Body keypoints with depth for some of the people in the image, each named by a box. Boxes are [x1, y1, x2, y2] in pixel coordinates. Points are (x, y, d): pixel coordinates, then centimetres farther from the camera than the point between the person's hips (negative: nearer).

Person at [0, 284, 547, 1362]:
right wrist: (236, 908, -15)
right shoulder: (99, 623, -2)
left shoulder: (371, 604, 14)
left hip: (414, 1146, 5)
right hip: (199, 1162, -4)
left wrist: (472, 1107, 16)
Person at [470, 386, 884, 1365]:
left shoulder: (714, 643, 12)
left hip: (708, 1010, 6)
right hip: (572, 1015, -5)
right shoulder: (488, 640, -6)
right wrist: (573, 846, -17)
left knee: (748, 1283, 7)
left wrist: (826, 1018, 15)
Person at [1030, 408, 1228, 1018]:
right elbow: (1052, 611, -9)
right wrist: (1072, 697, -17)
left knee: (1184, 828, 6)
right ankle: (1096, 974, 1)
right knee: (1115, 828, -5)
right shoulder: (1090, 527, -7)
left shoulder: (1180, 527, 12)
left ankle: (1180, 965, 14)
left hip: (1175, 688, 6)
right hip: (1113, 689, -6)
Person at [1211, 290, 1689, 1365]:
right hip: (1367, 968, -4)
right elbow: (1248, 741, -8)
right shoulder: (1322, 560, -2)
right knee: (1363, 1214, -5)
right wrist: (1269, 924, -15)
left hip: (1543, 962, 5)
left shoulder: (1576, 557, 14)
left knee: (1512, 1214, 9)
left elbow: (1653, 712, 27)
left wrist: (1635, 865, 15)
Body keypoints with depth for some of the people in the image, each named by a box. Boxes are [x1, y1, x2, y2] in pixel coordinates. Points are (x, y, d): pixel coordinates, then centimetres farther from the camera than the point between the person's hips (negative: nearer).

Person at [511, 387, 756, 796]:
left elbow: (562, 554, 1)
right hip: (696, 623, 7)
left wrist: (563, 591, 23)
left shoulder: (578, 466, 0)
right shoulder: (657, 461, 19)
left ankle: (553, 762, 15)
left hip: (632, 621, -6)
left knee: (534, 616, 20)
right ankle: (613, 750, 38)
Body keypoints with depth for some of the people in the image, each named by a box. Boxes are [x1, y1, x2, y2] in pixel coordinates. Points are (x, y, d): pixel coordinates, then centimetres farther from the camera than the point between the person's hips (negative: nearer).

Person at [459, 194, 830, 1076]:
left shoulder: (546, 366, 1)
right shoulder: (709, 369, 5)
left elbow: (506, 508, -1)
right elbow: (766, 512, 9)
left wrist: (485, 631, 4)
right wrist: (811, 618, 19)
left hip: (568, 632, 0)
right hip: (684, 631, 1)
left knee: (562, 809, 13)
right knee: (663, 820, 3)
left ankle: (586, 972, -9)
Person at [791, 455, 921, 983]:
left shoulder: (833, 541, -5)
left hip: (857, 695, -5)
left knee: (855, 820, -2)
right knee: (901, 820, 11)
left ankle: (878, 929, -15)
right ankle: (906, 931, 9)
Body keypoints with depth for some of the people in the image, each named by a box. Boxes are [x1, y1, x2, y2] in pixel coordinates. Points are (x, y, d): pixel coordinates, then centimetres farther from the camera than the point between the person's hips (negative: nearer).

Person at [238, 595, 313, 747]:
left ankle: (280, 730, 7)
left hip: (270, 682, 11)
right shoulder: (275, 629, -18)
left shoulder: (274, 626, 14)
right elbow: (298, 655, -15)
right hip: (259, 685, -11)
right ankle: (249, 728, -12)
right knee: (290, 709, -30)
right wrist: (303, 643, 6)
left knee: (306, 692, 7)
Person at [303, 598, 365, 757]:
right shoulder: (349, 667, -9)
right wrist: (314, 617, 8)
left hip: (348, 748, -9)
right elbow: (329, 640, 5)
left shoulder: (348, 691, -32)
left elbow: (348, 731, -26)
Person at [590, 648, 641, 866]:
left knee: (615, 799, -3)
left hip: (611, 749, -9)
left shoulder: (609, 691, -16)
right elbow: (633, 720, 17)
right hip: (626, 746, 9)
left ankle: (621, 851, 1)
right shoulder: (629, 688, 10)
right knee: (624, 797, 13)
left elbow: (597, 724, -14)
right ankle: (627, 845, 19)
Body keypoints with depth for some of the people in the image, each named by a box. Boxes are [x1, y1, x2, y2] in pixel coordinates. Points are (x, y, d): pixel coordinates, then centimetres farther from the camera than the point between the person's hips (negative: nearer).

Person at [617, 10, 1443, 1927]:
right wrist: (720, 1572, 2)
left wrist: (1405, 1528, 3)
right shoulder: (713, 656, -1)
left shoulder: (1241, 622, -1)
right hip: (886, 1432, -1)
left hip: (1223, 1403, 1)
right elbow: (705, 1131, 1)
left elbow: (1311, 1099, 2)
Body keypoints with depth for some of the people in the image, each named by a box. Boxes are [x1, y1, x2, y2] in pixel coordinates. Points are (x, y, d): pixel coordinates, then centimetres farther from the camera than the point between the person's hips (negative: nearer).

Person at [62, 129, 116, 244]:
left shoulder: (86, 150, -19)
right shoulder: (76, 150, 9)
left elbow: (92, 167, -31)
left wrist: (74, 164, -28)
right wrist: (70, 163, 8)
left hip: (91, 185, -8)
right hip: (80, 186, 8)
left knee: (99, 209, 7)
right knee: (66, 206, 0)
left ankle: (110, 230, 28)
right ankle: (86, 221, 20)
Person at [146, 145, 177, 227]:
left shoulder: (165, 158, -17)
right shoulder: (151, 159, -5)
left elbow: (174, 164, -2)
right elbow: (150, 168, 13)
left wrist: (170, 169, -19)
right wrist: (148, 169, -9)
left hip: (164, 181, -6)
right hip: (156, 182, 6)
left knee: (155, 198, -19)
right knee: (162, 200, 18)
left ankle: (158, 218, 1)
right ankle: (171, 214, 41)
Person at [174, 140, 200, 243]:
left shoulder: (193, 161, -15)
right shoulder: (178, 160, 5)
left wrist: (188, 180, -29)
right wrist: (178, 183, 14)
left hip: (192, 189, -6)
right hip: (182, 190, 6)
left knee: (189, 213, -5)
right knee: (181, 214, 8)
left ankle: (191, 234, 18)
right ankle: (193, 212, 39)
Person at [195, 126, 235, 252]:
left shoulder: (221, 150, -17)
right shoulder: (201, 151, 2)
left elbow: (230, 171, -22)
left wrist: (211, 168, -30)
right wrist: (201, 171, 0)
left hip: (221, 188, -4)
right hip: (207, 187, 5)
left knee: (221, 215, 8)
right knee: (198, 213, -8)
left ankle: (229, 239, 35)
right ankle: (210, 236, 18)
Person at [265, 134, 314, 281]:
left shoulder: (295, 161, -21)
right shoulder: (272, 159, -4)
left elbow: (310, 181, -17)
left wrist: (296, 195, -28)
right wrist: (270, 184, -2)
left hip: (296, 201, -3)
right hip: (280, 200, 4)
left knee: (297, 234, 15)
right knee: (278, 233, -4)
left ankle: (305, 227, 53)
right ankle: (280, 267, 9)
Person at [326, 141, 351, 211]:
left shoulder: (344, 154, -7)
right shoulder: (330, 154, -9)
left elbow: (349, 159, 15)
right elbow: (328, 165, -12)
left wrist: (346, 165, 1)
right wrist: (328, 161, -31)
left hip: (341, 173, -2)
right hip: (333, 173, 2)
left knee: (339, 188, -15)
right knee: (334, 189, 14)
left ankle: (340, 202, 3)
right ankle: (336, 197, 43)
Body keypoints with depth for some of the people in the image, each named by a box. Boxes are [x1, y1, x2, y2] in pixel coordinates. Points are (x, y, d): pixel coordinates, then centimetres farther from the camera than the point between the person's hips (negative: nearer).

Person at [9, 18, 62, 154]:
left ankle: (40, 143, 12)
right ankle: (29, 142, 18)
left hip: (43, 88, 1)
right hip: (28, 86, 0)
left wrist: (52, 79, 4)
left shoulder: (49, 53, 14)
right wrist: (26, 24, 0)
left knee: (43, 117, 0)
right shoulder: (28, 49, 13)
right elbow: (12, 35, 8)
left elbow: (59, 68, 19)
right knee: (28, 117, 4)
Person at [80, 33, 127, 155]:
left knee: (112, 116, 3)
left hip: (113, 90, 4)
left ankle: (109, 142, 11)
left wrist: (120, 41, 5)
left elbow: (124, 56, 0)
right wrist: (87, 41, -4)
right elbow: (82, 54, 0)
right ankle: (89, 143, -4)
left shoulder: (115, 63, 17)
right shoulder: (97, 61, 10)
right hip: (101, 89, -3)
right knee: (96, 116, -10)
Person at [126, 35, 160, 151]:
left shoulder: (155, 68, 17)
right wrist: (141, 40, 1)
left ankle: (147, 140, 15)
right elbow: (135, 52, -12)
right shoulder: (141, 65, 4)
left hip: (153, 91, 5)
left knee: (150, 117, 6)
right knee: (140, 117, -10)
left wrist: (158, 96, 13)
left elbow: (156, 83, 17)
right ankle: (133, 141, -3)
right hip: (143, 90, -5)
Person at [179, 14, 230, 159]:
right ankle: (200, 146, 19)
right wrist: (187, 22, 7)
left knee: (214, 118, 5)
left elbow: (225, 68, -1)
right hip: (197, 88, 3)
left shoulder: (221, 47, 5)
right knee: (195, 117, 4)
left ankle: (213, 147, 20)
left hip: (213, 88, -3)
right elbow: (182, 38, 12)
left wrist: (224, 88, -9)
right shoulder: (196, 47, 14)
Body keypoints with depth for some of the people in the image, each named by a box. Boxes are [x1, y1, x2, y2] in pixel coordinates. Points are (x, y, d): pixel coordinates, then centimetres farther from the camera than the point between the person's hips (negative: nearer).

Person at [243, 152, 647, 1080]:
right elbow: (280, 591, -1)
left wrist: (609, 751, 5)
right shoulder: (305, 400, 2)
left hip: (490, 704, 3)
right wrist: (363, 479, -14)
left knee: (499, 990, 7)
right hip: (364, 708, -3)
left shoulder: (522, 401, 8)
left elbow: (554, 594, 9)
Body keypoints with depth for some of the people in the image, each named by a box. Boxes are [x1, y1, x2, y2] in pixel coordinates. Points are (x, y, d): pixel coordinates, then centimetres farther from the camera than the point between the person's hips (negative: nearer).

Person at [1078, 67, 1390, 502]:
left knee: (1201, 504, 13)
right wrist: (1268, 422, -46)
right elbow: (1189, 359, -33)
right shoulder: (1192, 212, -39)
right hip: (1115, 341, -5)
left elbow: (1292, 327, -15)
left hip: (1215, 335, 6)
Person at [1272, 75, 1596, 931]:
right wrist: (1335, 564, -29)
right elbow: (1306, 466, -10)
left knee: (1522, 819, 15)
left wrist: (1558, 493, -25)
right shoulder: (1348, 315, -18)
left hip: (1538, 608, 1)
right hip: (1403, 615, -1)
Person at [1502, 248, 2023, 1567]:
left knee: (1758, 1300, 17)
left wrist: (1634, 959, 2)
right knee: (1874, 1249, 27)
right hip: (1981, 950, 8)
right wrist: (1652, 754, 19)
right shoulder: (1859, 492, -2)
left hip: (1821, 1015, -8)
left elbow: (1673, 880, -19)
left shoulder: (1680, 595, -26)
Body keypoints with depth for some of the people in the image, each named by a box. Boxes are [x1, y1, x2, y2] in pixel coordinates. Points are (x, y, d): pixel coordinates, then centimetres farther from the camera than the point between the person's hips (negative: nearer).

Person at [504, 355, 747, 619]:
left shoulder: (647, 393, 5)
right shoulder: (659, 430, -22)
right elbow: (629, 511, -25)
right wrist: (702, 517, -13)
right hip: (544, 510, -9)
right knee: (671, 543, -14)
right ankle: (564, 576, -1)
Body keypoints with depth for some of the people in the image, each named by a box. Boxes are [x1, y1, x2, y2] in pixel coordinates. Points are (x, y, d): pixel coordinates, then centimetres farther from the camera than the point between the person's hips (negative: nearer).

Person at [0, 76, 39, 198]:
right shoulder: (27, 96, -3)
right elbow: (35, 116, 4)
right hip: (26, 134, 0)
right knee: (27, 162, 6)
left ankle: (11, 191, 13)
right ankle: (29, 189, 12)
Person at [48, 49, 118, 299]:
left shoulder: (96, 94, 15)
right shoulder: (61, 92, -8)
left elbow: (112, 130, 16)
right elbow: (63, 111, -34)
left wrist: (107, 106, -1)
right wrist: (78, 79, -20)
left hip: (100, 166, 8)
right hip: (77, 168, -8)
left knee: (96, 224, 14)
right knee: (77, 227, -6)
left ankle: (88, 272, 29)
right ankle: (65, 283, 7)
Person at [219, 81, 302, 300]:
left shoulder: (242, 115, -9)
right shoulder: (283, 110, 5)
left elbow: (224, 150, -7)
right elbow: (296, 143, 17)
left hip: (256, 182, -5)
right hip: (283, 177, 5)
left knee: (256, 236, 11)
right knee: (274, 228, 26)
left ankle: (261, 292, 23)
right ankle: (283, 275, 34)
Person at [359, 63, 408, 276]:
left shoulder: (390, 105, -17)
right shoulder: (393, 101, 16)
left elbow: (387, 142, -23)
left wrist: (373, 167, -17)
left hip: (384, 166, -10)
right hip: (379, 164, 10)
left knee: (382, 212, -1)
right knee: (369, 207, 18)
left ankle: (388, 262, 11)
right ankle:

----------

*TASK*: Update the material from the line with "right knee: (66, 206, 0)" to the line with "left ankle: (305, 227, 53)" by replacing "Person" with "Figure", leaving everything else unchanged.

*YOUR RESPONSE*:
right knee: (66, 206, 0)
left ankle: (110, 230, 28)
right ankle: (86, 221, 20)
Figure at [146, 145, 177, 227]:
left shoulder: (165, 158, -17)
right shoulder: (151, 159, -5)
left elbow: (174, 164, -2)
right elbow: (150, 168, 13)
left wrist: (170, 169, -19)
right wrist: (148, 169, -9)
left hip: (164, 181, -6)
right hip: (156, 182, 6)
left knee: (155, 198, -19)
right knee: (162, 200, 18)
left ankle: (158, 218, 1)
right ankle: (171, 214, 41)
Figure at [174, 140, 200, 243]:
left shoulder: (193, 161, -15)
right shoulder: (178, 160, 5)
left wrist: (188, 180, -29)
right wrist: (178, 183, 14)
left hip: (192, 189, -6)
right hip: (182, 190, 6)
left knee: (189, 213, -5)
right knee: (181, 214, 8)
left ankle: (191, 234, 18)
right ankle: (193, 212, 39)
Figure at [195, 126, 235, 252]:
left shoulder: (221, 150, -17)
right shoulder: (201, 151, 2)
left elbow: (230, 171, -22)
left wrist: (211, 168, -30)
right wrist: (201, 171, 0)
left hip: (221, 188, -4)
right hip: (207, 187, 5)
left knee: (221, 215, 8)
right knee: (198, 213, -8)
left ankle: (229, 239, 35)
right ankle: (210, 236, 18)
Figure at [265, 134, 314, 281]:
left shoulder: (295, 161, -21)
right shoulder: (272, 159, -4)
left elbow: (310, 181, -17)
left wrist: (296, 195, -28)
right wrist: (270, 184, -2)
left hip: (296, 201, -3)
right hip: (280, 200, 4)
left knee: (297, 234, 15)
right knee: (278, 233, -4)
left ankle: (305, 227, 53)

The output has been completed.